CED CASSAZIONE – Sent. n. 4984 del 4 marzo 2014

«Il permesso ex art. 33 della l. n. 104 del 1992 è riconosciuto al lavoratore in ragione dell’assistenza al disabile, rispetto alla quale l’assenza dal lavoro deve porsi in relazione causale diretta, senza che il dato testuale e la “ratio” della norma ne consentano l’utilizzo in funzione meramente compensativa delle energie impiegate dal dipendente per la detta assistenza. Ne consegue che il comportamento del dipendente che si avvalga di tale beneficio per attendere ad esigenze diverse integra l’abuso del diritto e viola i principi di correttezza e buona fede, sia nei confronti del datore di lavoro che dell’Ente assicurativo, con rilevanza anche ai fini disciplinari».

CED CASSAZIONE – Sent. n. 17968 del 13 settembre 2016

«I permessi di cui all’art. 33, comma 3, della l. n. 104 del 1992 (nella specie accordati per l’assistenza a genitore portatore di handicap), fondati sulla tutela dei disabili prevista dalla normativa interna (artt. 2, 3 e 38 Cost.) ed internazionale (direttiva n. 2000/78/CE e Convenzione ONU sui diritti delle persone con disabilità, ratificata e resa esecutiva con l. n. 18 del 2009), concorrono alla determinazione dei giorni di ferie maturati dal lavoratore che ne ha beneficiato, in quanto il diritto alle ferie, assicurato dall’art. 36 Cost., garantisce il ristoro delle energie a fronte della prestazione lavorativa svolta e ciò si rende necessario anche in caso di assistenza ad un invalido, che comporta un aggravio in termini di dispendio di energie fisiche e psichiche».
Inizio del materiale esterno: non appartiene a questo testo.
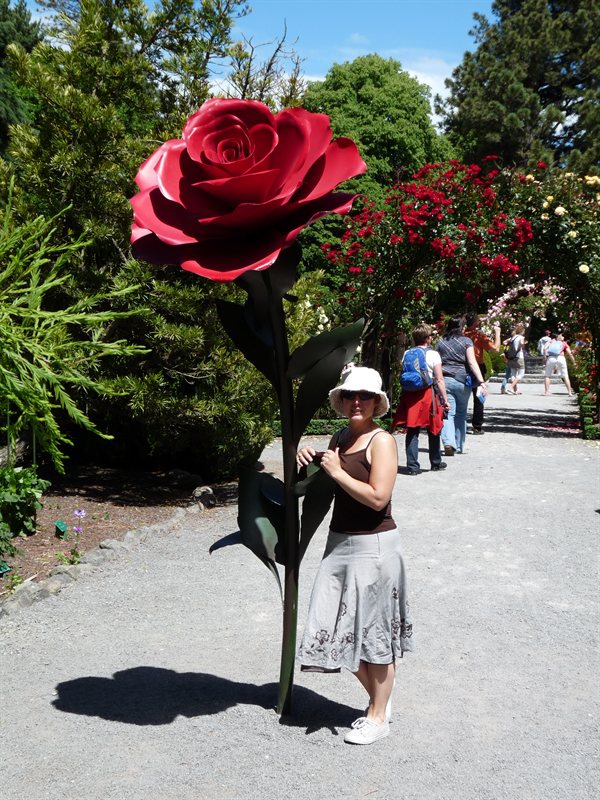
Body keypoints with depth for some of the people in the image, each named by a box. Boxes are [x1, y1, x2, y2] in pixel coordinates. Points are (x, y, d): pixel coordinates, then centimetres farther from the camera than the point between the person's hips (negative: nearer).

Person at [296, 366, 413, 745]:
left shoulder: (381, 441, -13)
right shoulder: (340, 438, 9)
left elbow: (378, 498, -22)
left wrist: (337, 472, -16)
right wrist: (308, 461, 4)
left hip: (374, 546, -8)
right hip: (340, 543, 8)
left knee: (374, 631, 5)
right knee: (341, 628, 13)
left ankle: (379, 716, 22)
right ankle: (379, 699, 33)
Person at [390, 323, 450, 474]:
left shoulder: (407, 354, 4)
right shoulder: (433, 354, -6)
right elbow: (439, 380, -9)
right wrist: (445, 399, -5)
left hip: (410, 394, 3)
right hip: (428, 393, -3)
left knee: (412, 431, 4)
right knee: (433, 429, 13)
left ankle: (412, 465, -2)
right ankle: (436, 463, 27)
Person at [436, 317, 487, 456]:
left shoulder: (441, 342, 8)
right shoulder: (466, 341, -1)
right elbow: (472, 362, -11)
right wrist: (481, 381, -15)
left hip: (445, 380, 1)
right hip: (462, 381, -1)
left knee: (448, 413, -1)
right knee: (461, 413, 14)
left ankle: (448, 442, -22)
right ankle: (459, 446, 21)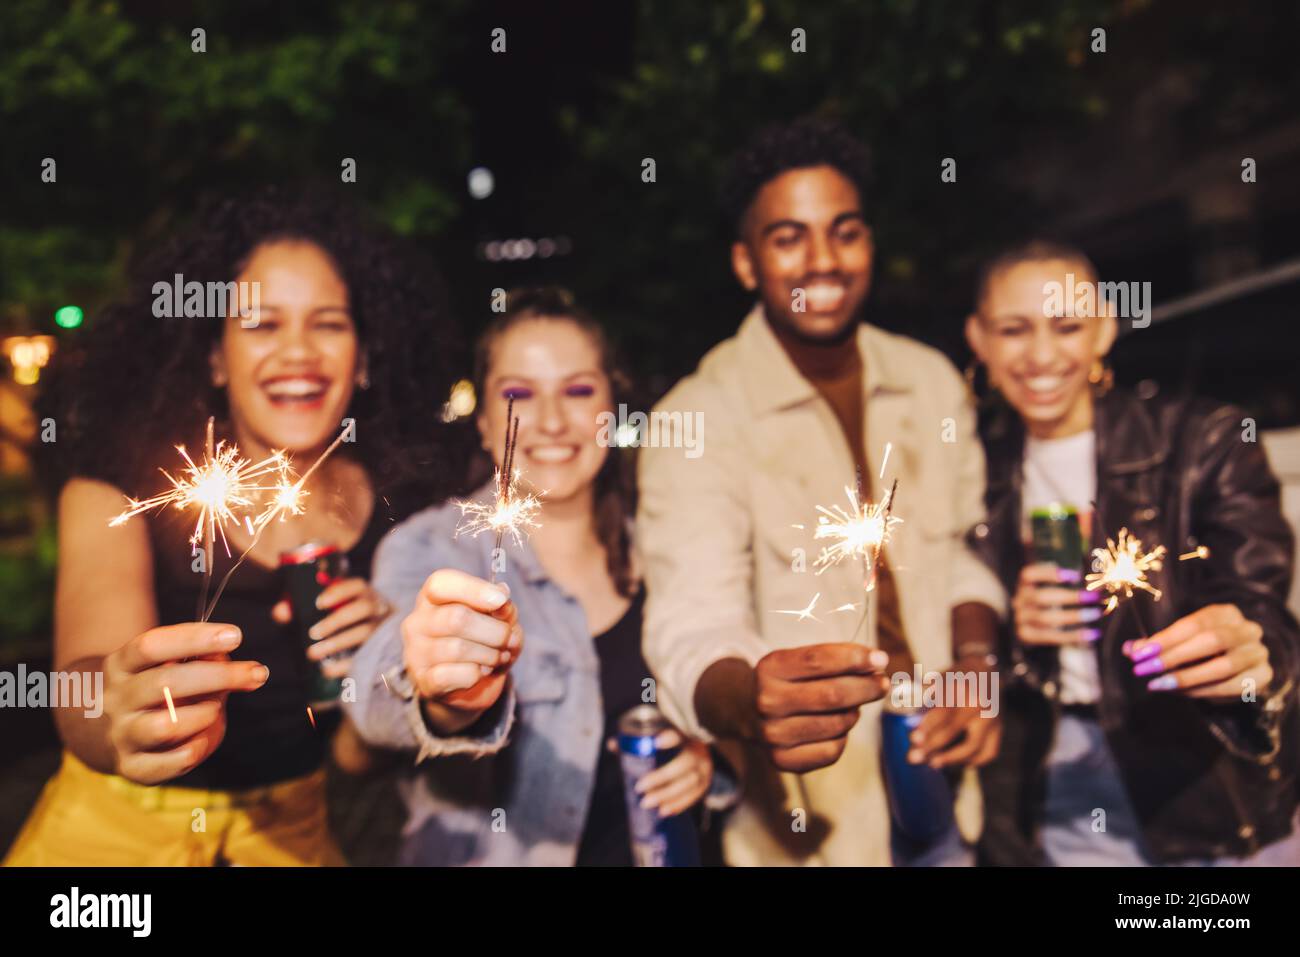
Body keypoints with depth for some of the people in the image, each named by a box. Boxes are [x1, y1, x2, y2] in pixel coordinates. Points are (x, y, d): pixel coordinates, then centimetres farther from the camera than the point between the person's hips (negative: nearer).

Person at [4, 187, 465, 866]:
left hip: (292, 826, 2)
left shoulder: (386, 504, -12)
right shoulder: (121, 484, -18)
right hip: (119, 824, -2)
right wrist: (118, 713, -56)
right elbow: (91, 669, -35)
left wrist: (379, 654, -25)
CED CASSAZIONE – Ord. n. 14187 del 7 giugno 2017

«In tema di congedo straordinario ex art. 42, comma 5, del d.lgs. n. 151 del 2001, l’assistenza che legittima il beneficio in favore del lavoratore, pur non potendo intendersi esclusiva al punto da impedire a chi la offre di dedicare spazi temporali adeguati alle personali esigenze di vita, deve comunque garantire al familiare disabile in situazione di gravità di cui all’art. 3, comma 3, della l. n. 104 del 1992 un intervento assistenziale di carattere permanente, continuativo e globale nella sfera individuale e di relazione; pertanto, ove venga a mancare del tutto il nesso causale tra assenza dal lavoro ed assistenza al disabile, si è in presenza di un uso improprio o di un abuso del diritto ovvero di una grave violazione dei doveri di correttezza e buona fede sia nei confronti del datore di lavoro che dell’ente assicurativo».